Instrucción escrita a: Según el fragmento sobre Kafka, ¿cuántos años tiene Karl Rossmann cuando entra en el puerto de Nueva York?

Fragmento proporcionado:
┄┄┄┄┄┄┄┄┄┄
La maestría con que Kafka utiliza las distintas técnicas
literarias, habilidades de expresión y recursos lingüísticos, pone sobre el
tapete la importancia del «cómo se narra» a la hora de pretender una escritura
de calidad.
En Amerika,
el narrador en tercera persona, pone a pensar y meditar a su personaje central;
lo induce a hacer conjeturas sobre situaciones posibles de un futuro incierto. Dialoga
y piensa, dialoga y vuelve a pensar. Y en el argumento, siempre teñido del
elemento de lo inesperado, una situación o un personaje que desequilibra y
rompe la escena. Crea suspenso y vacilación de lo que vendrá enseguida. Las
escenas o propiamente cuadros, son excéntricas y delirantes por los desenlaces
inesperados en que terminan. Suspenso siempre in crescendo.
Los diálogos se caracterizan por su majestuosa
simplicidad, que rescatan lo cotidiano como alimento del mismo absurdo. Son múltiples
y frenéticos en la boca de cada uno de los personajes siempre en situaciones de
límite. Todo es Agobio, tribulación. He aquí como se construye la reducción al
absurdo.
Para complementar, los dejo con un breve trozo del inicio
del relato de este grande de las letras alemanas:
El fogonero
“Cuando Karl Rossmann —muchacho de
dieciséis años de edad a quien sus pobres
padres enviaban a América porque lo había seducido una sirvienta que luego tuvo de él
un hijo— entraba en el puerto de Nueva York a bordo de ese vapor que ya había
aminorado su marcha, vio de pronto la estatua
de la diosa de la Libertad, que desde hacía rato
venía observando, como si ahora
estuviese iluminada por un rayo
de sol más intenso. Su brazo con la espada se irguió como con un renovado movimiento,
y en torno
a su figura soplaron los aires libres.
┄┄┄┄┄┄┄┄┄┄
Filas de un conjunto de datos:

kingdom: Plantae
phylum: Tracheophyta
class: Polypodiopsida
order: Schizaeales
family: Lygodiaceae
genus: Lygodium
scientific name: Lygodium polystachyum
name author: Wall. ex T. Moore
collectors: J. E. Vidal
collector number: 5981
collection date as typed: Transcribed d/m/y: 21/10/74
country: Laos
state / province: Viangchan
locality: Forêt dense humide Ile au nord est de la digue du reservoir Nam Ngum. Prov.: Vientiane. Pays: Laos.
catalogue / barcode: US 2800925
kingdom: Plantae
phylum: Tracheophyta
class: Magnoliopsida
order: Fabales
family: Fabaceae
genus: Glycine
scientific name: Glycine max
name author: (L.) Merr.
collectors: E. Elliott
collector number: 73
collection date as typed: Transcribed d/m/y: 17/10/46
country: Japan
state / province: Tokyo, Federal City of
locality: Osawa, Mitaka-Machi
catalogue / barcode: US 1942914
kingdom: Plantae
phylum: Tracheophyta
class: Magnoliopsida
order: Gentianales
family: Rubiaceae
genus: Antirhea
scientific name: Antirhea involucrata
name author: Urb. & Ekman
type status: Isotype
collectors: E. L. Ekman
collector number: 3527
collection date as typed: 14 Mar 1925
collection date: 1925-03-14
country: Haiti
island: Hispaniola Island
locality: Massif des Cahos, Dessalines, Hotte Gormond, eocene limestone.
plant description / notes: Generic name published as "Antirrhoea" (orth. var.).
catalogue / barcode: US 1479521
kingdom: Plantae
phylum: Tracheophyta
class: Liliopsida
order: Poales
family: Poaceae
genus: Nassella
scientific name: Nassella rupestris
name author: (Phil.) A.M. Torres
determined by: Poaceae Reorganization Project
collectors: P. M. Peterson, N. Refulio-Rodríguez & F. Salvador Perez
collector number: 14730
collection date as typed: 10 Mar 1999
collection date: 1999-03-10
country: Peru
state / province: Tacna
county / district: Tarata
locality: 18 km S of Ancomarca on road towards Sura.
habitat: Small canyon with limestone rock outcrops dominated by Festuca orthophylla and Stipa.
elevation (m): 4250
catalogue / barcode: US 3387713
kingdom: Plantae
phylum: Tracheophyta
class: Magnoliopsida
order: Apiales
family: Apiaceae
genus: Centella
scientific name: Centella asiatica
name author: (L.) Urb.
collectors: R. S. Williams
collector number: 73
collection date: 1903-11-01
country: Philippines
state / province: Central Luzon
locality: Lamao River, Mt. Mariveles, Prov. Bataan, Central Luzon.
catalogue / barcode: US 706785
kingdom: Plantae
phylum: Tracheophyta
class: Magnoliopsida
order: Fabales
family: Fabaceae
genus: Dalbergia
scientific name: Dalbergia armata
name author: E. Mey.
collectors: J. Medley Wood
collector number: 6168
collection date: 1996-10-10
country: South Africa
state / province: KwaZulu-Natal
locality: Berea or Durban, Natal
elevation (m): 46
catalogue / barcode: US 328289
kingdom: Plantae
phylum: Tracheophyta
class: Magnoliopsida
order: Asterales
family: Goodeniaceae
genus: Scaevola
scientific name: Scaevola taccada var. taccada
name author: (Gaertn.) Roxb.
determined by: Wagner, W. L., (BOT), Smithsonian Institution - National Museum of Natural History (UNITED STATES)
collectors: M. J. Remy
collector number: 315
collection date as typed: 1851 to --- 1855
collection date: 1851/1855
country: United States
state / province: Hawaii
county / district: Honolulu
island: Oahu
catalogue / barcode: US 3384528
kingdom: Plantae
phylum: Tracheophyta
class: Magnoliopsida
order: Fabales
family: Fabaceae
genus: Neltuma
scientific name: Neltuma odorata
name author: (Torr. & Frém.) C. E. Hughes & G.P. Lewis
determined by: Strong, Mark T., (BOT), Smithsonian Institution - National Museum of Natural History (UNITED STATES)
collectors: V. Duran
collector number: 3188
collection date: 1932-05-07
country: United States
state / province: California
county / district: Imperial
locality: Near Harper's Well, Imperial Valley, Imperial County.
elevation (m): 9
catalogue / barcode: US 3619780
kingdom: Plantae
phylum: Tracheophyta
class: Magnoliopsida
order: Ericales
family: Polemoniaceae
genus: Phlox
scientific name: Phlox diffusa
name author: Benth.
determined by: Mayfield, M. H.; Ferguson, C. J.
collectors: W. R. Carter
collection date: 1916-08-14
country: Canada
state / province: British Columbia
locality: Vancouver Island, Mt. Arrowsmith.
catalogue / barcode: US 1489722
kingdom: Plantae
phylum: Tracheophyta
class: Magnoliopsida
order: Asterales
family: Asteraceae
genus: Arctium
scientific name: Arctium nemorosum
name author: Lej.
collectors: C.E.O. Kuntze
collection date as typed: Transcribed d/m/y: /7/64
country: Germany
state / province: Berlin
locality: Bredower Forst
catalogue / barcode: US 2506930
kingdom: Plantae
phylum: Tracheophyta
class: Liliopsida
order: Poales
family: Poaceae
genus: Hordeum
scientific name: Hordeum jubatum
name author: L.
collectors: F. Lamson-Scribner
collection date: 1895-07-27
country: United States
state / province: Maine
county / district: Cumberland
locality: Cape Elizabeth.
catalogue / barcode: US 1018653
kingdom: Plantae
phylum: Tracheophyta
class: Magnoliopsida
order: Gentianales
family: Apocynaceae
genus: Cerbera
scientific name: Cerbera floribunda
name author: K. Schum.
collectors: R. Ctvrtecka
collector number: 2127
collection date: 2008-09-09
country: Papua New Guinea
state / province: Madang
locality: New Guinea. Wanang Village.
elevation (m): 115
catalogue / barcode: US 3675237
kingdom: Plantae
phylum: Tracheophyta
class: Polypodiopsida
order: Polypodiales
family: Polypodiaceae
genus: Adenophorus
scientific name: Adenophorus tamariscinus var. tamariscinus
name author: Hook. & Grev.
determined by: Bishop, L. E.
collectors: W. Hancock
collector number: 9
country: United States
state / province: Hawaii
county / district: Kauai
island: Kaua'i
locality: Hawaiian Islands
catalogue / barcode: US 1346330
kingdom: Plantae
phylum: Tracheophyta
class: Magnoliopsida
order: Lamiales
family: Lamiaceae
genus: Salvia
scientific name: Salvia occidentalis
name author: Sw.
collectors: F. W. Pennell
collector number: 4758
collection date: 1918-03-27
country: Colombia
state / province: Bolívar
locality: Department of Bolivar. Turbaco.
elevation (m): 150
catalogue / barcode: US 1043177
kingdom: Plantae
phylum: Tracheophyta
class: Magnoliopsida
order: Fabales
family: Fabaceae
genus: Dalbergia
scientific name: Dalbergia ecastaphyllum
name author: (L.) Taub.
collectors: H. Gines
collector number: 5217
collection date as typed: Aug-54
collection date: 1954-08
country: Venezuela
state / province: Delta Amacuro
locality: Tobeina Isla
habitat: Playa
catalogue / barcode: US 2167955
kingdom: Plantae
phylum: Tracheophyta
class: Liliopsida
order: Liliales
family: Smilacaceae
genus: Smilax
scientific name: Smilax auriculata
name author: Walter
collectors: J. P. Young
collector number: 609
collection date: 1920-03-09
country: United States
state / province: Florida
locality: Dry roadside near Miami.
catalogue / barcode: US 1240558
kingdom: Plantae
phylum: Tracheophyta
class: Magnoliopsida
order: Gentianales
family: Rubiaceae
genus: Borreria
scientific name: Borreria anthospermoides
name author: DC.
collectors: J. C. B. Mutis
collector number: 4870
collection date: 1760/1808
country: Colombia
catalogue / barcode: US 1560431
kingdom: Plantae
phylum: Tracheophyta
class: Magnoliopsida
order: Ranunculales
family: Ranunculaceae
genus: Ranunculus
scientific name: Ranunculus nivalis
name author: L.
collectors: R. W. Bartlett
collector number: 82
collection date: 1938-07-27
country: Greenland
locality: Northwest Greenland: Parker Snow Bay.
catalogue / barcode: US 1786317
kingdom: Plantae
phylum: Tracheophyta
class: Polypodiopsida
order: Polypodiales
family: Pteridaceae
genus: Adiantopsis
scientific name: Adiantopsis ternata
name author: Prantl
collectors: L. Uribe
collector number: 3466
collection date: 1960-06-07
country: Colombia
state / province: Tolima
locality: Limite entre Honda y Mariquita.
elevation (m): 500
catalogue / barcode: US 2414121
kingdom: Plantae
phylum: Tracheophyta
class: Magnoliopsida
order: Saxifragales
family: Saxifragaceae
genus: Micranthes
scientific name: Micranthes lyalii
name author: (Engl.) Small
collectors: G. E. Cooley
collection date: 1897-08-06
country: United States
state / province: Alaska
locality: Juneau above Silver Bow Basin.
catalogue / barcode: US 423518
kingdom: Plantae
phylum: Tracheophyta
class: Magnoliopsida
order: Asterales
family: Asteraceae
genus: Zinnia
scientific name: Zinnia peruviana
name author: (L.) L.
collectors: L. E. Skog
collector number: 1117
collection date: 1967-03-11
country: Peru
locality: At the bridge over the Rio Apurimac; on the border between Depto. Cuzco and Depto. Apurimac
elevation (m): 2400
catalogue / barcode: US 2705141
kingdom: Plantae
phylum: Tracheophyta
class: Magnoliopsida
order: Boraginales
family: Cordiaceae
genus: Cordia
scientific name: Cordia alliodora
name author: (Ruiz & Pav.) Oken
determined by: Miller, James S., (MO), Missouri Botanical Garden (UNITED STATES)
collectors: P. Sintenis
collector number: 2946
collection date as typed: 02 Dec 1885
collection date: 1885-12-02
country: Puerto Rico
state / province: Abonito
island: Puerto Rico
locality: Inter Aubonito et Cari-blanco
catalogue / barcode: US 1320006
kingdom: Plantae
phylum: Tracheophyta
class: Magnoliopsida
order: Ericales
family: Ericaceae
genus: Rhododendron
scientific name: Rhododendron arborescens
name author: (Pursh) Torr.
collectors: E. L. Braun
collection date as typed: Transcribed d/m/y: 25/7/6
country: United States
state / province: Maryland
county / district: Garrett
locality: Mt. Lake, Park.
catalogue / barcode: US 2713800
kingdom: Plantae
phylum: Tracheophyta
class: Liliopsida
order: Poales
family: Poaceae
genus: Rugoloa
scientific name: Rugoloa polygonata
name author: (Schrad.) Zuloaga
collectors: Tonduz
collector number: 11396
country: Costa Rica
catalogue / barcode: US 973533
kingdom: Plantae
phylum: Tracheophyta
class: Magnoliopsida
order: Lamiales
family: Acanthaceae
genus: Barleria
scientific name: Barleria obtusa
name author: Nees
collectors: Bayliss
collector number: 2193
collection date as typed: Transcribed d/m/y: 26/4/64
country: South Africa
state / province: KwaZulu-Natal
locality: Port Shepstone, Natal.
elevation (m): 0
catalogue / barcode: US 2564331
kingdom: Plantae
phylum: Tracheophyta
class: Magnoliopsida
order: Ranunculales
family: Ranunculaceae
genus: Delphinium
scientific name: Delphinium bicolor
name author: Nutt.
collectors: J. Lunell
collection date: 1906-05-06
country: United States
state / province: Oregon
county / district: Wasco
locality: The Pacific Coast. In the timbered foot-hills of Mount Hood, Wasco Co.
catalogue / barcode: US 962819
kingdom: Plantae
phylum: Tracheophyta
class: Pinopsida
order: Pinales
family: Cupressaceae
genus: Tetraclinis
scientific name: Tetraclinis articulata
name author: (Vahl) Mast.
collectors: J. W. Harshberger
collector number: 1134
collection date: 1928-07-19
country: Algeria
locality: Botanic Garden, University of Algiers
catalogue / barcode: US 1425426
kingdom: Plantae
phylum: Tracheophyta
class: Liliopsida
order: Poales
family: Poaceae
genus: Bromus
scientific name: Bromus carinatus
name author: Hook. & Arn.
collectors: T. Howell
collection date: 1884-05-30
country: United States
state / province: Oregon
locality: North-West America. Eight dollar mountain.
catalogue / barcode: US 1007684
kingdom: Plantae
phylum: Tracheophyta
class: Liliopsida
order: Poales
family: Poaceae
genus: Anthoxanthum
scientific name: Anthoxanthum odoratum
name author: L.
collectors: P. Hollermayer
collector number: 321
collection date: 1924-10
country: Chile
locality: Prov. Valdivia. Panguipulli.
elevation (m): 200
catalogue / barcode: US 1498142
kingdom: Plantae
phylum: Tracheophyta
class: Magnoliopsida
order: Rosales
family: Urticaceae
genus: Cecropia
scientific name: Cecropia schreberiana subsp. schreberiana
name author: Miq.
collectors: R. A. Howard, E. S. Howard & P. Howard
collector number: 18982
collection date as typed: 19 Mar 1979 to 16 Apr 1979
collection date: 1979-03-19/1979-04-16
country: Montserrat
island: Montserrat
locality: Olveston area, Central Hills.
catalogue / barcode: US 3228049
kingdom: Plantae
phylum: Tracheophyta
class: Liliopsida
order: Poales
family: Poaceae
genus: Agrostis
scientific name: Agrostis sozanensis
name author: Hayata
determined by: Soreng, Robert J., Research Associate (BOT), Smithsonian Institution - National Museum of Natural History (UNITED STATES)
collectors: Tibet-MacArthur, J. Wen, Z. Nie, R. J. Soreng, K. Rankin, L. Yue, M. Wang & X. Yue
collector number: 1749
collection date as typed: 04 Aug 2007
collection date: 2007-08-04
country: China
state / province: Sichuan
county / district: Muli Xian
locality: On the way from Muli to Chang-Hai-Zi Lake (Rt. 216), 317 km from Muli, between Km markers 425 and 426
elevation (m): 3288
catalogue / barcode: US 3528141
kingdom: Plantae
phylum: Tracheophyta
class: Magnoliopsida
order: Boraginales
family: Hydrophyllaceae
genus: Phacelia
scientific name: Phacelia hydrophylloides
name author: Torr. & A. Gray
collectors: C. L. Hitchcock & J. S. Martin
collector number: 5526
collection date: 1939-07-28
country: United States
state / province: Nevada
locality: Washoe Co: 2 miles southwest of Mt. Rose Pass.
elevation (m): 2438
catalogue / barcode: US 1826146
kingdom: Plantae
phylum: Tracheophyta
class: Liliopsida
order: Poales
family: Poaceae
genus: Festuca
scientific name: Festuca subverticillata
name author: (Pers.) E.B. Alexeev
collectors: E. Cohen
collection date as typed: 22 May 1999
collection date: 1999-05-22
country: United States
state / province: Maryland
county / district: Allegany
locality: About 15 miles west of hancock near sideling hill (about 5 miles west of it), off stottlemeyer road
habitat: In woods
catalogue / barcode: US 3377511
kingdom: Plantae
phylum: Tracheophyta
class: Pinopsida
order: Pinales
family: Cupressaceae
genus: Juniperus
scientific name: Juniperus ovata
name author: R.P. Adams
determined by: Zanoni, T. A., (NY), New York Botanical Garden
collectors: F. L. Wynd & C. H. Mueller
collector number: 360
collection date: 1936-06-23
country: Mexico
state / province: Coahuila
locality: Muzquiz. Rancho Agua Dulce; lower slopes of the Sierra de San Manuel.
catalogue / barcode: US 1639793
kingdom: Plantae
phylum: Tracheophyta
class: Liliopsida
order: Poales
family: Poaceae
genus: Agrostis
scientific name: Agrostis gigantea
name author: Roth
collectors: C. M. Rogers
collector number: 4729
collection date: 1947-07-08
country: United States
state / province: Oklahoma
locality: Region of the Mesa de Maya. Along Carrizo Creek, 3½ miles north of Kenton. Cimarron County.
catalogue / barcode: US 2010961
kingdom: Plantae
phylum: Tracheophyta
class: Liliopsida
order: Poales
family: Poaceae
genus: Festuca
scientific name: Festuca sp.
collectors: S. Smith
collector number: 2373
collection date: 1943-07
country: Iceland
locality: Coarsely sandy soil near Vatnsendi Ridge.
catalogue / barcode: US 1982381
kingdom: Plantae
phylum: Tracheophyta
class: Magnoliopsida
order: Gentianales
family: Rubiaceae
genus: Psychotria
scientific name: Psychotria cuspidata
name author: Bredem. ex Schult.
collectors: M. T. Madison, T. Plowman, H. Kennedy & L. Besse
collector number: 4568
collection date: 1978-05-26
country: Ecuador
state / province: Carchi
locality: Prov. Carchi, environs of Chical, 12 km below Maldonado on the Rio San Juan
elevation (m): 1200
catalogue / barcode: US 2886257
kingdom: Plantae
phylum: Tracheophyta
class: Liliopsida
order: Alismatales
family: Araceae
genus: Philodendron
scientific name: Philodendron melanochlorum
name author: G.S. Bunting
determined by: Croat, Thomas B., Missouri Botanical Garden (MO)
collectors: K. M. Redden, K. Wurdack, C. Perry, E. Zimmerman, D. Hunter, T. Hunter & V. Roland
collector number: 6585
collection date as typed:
┄┄┄┄┄┄┄┄┄┄
Instrucción escrita b: Reproduce textualmente las líneas del listado, empezando por la línea que contiene "genus: Nassella" y siguiendo hasta la línea que contiene "collection date as typed: 10 Mar 1999", ambas incluidas.

Resultado a: Dieciséis años.

Resultado b:
genus: Nassella
scientific name: Nassella rupestris
name author: (Phil.) A.M. Torres
determined by: Poaceae Reorganization Project
collectors: P. M. Peterson, N. Refulio-Rodríguez & F. Salvador Perez
collector number: 14730
collection date as typed: 10 Mar 1999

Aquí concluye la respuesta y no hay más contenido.